Le conflit politique qui fait actuellement rage oppose les groupes d’opposition, toutes tendances confondues, et la confrérie des Frères musulmans avec son parti politique Liberté et justice d’une part, et d’autre part, le régime en place, avec au sommet le Dr Mohamad Morsi, président de la République.
Nous avons de l’autre côté le mouvement Tamarrod (rébellion) qui est, en réalité, l’oeuvre d’un groupe de jeunes révoltés qui veulent s’ériger face au pouvoir de la confrérie des Frères musulmans. Cette dernière a échoué dans sa tentative de résoudre les problèmes de la société. Elle veut s’emparer du processus de prise de décision en excluant toutes les autres forces politiques. Les jeunes ont réussi à aller plus loin que l’opposition traditionnelle qui n’a jamais réussi à se connecter à la rue et qui s’est contentée de quelques communiqués rédigés dans la fraîcheur des salons climatisés.
Plusieurs indices montrent que Tamarrod est devenu un mouvement populaire de large envergure qui a réussi à attirer les citoyens déçus par la piètre performance gouvernementale et l’incapacité des Frères à satisfaire les besoins essentiels des Egyptiens. En effet, les pénuries se multiplient comme celle de l’essence et du gasoil. Ceci sans oublier les coupures fréquentes d’électricité, l’inflation, la hausse des prix et la détérioration des services publics en général.
Face à Tamarrod, les Frères musulmans se sont empressés de lancer un contre-mouvement appelé « Tagarrod » (fait de s’élever au-dessus des intérêts). Son objectif est de défendre la légitimité du Dr Morsi et de faire la propagande de ses réalisations que le citoyen « ne ressent pas ».
Le mouvement Tamarrod doit être encouragé à surmonter cette peur due au fait d’avoir à affronter un régime totalitaire. Les régimes oppressifs utilisent la peur pour soumettre les foules.
Lorsque les jeunes ont appelé leur campagne Tamarrod, ils s’adressaient surtout aux citoyens. Ils les incitaient à se rebeller contre le régime tyrannique en place. Les citoyens ont clairement affiché leur rébellion lorsqu’ils ont apposé leurs signatures sur les formulaires de la pétition. Une manière de dire qu’ils ne craignent pas les conséquences de leur comportement.
Il existe dans le monde de la politique des lignes de démarcation entre rébellion et révolution. La rébellion est un acte politique accompli dans le cadre d’une opposition contre le régime politique au pouvoir. L’objectif étant de renverser les politiques défectueuses d’un régime politique donné. Cependant, si la rébellion dépasse cette ligne qui sépare les deux concepts, et si les foules brandissent le slogan de la chute du régime, cela signifie que nous sommes passés de l’état de rébellion, qui est une pratique acceptée de l’opposition dans n’importe quel régime démocratique, à l’état de révolution.
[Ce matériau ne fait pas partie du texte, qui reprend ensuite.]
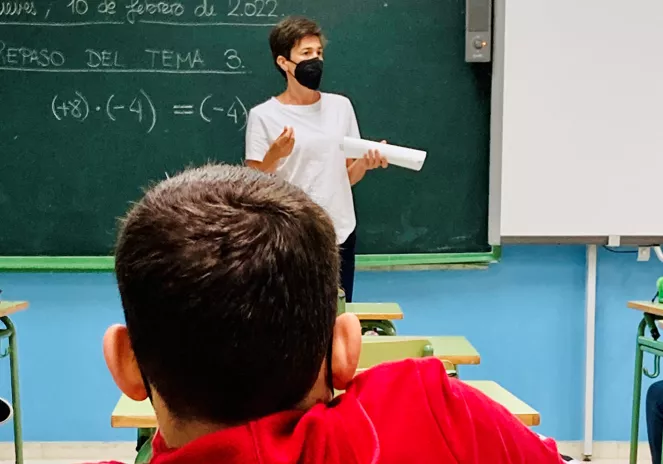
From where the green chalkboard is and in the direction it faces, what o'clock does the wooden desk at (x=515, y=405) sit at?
The wooden desk is roughly at 11 o'clock from the green chalkboard.

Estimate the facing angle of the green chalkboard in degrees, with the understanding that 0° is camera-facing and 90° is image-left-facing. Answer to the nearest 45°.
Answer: approximately 0°

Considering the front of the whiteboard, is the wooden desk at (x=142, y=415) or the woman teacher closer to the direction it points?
the wooden desk

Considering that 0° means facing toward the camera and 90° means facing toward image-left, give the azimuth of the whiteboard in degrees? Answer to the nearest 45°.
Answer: approximately 0°

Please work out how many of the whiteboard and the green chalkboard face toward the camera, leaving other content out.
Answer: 2

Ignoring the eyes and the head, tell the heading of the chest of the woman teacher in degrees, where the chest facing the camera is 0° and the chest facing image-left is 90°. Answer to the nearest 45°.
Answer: approximately 315°
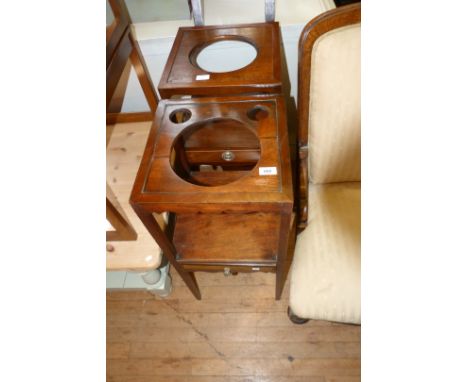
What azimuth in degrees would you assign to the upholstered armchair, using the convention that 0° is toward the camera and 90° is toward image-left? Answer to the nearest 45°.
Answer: approximately 0°
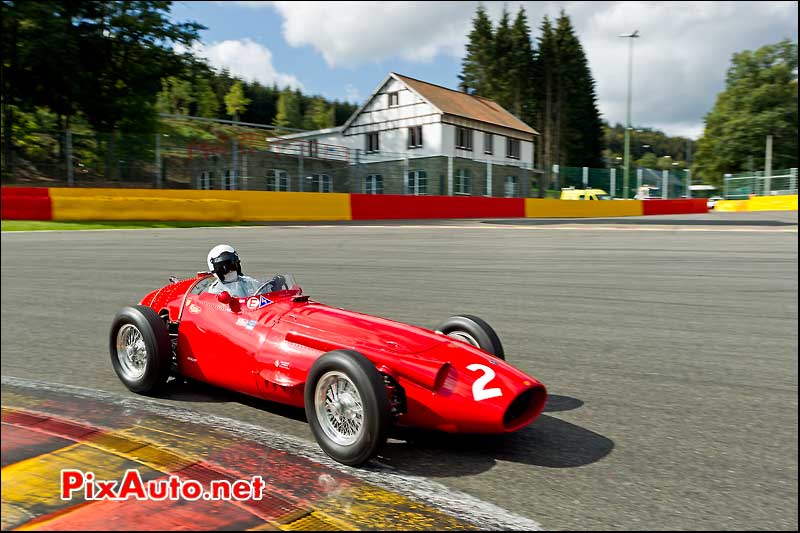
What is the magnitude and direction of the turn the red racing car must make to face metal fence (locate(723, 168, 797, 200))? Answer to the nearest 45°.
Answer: approximately 90° to its left

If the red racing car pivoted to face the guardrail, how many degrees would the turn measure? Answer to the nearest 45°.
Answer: approximately 135° to its left

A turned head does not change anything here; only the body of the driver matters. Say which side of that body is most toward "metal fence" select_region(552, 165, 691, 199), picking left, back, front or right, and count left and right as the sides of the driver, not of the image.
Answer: left

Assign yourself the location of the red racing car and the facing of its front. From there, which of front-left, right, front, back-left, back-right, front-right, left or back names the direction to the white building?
back-left

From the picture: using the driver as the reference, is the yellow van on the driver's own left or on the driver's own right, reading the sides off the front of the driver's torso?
on the driver's own left

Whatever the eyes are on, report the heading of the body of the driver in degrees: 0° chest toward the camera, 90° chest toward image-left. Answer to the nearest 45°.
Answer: approximately 315°
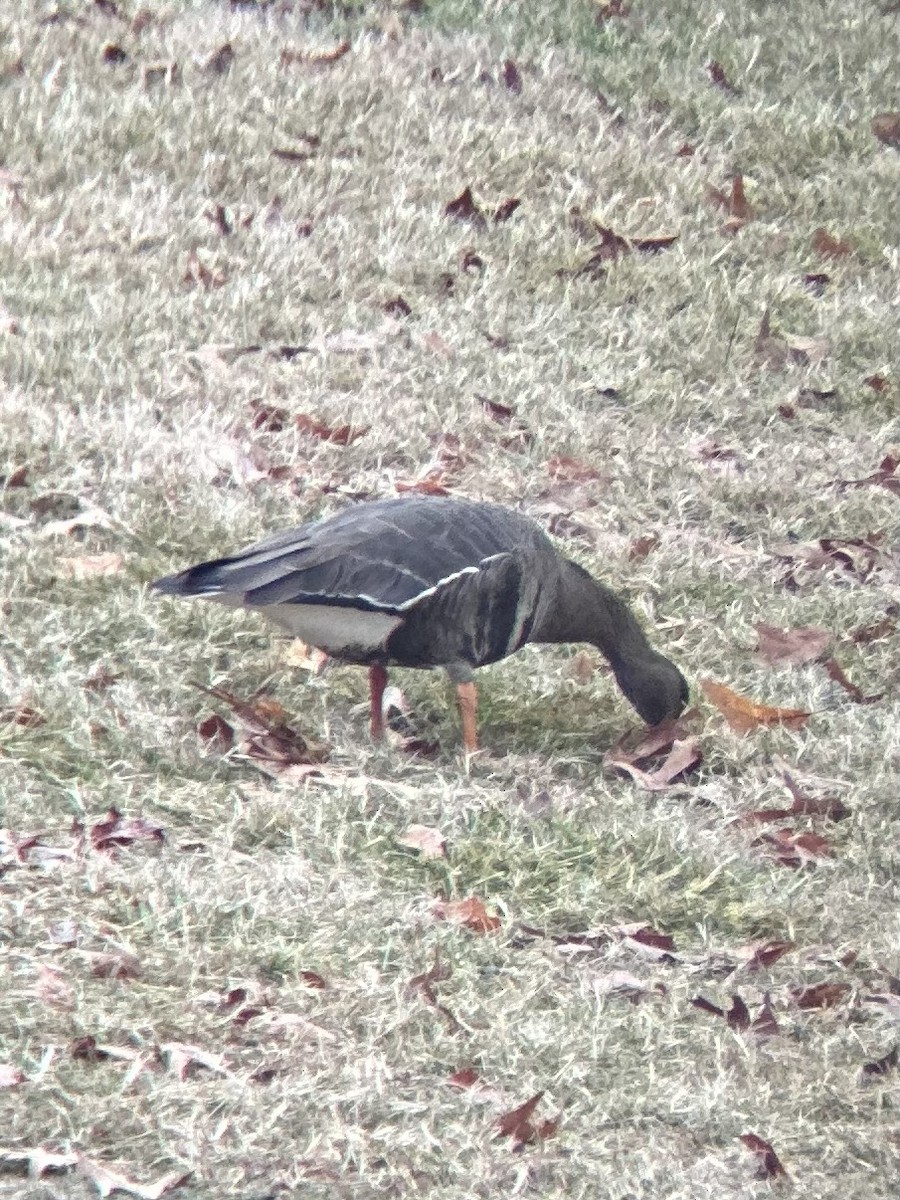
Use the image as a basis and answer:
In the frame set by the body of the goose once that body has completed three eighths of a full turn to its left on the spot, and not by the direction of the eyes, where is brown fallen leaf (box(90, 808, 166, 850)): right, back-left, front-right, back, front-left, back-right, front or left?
left

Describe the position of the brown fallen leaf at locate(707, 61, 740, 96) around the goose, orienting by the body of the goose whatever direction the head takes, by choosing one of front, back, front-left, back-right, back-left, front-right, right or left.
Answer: left

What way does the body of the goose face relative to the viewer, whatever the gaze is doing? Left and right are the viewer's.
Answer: facing to the right of the viewer

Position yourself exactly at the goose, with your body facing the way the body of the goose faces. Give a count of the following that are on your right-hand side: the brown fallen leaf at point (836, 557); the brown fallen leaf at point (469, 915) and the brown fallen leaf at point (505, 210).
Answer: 1

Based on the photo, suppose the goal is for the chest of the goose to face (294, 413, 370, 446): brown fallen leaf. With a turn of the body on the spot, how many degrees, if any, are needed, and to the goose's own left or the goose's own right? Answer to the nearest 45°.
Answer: approximately 90° to the goose's own left

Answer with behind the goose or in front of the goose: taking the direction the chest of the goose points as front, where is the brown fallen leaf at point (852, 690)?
in front

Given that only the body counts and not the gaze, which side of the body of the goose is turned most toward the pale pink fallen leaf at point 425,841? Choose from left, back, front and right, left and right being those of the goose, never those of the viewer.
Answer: right

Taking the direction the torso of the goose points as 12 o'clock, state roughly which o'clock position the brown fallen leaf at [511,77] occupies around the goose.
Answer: The brown fallen leaf is roughly at 9 o'clock from the goose.

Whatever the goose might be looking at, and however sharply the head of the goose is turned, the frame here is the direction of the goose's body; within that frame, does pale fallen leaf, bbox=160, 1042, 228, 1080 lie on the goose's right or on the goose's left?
on the goose's right

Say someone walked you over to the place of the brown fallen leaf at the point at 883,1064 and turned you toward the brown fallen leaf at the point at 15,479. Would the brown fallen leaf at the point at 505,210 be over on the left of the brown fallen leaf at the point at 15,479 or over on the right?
right

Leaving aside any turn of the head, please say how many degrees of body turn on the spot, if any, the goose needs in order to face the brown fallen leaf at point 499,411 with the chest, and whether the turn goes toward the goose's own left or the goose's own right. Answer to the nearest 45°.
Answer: approximately 90° to the goose's own left
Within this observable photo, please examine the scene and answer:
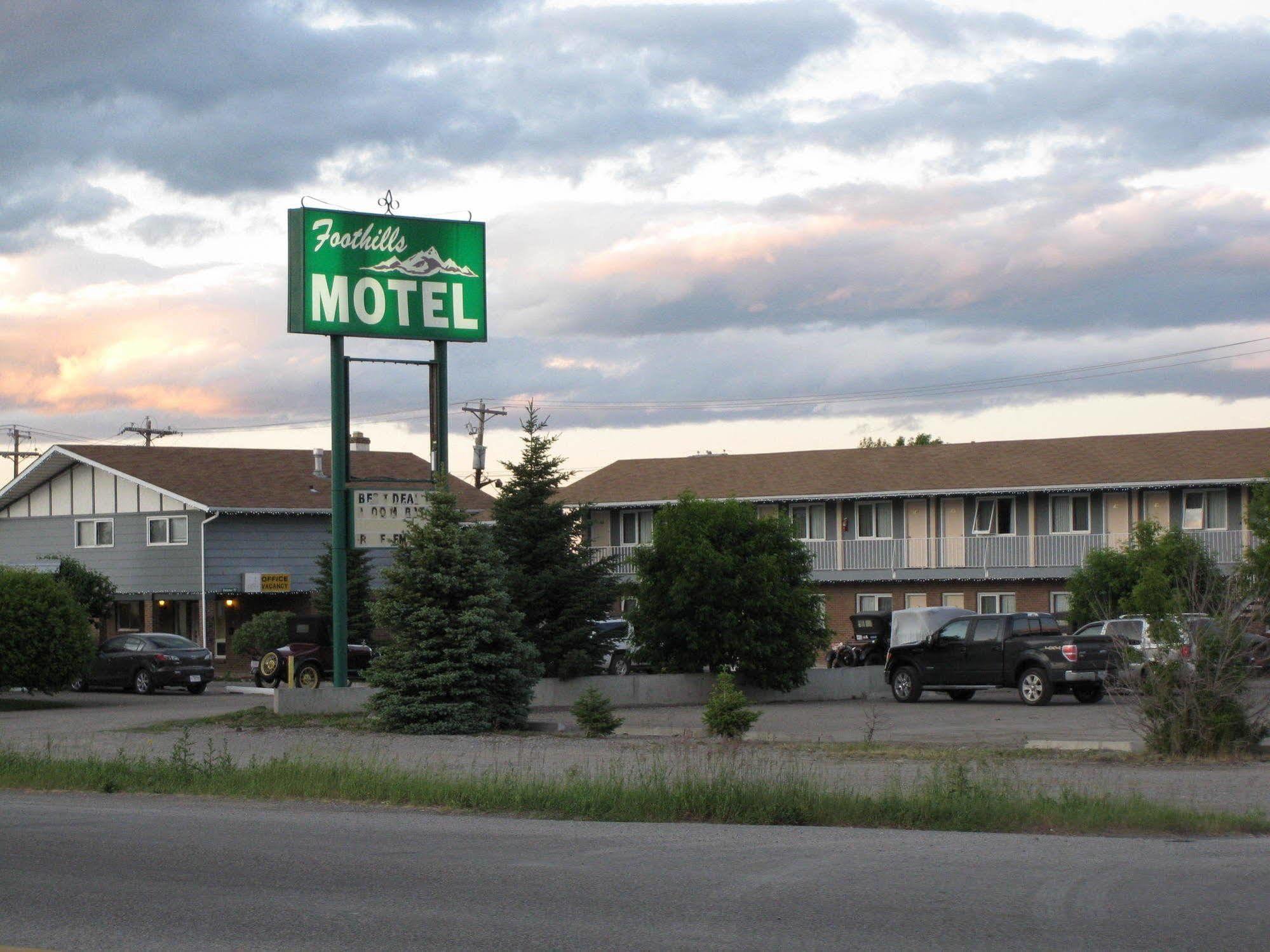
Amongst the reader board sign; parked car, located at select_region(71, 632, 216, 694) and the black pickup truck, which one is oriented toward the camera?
the reader board sign

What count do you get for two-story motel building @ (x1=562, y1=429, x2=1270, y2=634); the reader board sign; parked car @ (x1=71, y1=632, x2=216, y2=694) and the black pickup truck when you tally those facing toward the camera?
2

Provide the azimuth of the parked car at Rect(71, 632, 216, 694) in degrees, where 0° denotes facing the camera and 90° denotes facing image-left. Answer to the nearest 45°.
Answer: approximately 135°

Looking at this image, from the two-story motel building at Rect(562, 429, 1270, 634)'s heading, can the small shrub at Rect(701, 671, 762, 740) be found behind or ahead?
ahead

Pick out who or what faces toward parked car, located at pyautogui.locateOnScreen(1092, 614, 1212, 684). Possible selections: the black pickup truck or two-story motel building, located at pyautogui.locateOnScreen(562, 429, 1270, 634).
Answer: the two-story motel building

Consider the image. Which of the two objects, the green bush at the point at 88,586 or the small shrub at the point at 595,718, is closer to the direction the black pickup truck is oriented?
the green bush

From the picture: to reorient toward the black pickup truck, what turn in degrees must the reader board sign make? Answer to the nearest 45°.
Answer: approximately 90° to its left

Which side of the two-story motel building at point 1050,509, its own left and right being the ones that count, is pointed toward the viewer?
front

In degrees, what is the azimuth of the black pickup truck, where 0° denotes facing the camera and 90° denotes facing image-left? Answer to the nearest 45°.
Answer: approximately 135°

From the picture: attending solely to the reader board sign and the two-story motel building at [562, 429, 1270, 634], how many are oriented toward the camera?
2

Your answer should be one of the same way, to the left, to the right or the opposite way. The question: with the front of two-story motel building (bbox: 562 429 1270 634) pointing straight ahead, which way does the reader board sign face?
the same way

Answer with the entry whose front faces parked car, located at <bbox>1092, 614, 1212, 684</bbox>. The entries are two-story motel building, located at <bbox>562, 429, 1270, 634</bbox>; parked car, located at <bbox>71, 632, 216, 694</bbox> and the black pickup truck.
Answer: the two-story motel building

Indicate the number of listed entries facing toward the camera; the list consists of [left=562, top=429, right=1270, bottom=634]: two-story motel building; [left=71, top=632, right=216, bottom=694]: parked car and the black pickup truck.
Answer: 1

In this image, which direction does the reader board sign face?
toward the camera

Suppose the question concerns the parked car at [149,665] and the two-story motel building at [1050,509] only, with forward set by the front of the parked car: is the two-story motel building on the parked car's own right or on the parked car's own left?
on the parked car's own right
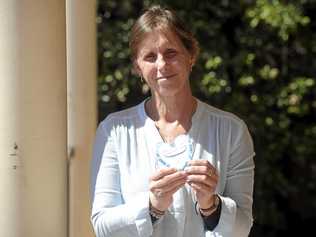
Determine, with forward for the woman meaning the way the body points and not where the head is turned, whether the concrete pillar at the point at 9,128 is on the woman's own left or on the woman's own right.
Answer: on the woman's own right

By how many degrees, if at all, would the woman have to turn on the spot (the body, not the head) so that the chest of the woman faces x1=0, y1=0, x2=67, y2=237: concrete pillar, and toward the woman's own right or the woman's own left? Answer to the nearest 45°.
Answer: approximately 135° to the woman's own right

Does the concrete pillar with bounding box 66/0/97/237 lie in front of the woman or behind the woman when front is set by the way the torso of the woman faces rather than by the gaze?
behind

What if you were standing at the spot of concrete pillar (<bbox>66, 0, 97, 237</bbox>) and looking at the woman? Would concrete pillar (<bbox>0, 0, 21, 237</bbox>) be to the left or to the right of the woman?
right

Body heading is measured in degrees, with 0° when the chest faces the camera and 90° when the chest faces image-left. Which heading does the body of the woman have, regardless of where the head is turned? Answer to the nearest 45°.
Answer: approximately 0°
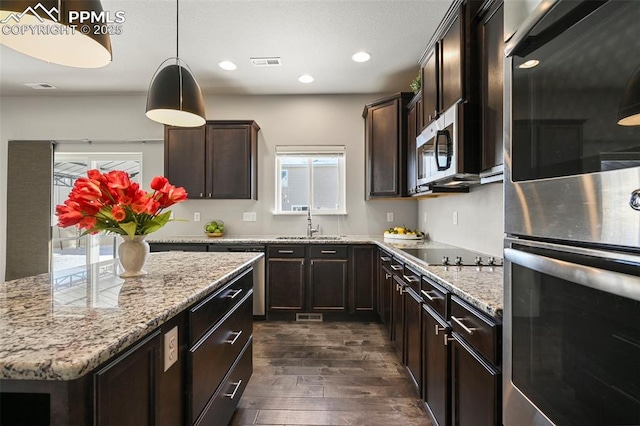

La signification de la révolution est le renversement d’un régime politique et l’avènement d’un autre sur ses vestiges.
La rébellion est une valeur positive qu’il faut encourager, afin de dresser la population face aux injustices héritées des différentes époques et de s’opposer aux politiques d’oppression et d’exclusion dans le domaine politique.
La rébellion, de mon point de vue, ne représente aucune valeur positive si elle n’est pas menée de manière totalement pacifique, loin de toute violence et à l’écart de toute démolition des propriétés publiques et privées. A tel point qu’il est possible de dire que si ces critères ne sont pas appliqués à la lettre, l’Egypte pourra s’engouffrer dans un état de chaos généralisé, qu’il faut à tout prix éviter.
En effet, la responsabilité du chaos ne retombe pas uniquement sur ceux qui ont appelé à la rébellion, elle incombe aussi aux membres de la confrérie et leurs alliés islamistes. Si ces derniers descendent dans les rues pour contrer les foules de Tamarrod, cela entraînera sans nul doute des heurts sanglant faisant des victimes des deux côtés. Une évolution que ceux qui tiennent aux intérêts du pays ne souhaitent pas.
Nous sommes dans une situation qui nous incite à nous rebeller contre la tyrannie d’un régime au pouvoir en le contraignant à répondre aux revendications populaires. Cependant, nous émettons des réserves quant au transfert spontané de l’état de rébellion à celui de révolution. Aucune révolution ne peut réussir si elle n’a pas d’alternative à la structure tyrannique qu’elle a renversée. Cette alternative doit être plus démocratique et répondre aux revendications populaires légitimes en matière de liberté politique et de justice sociale.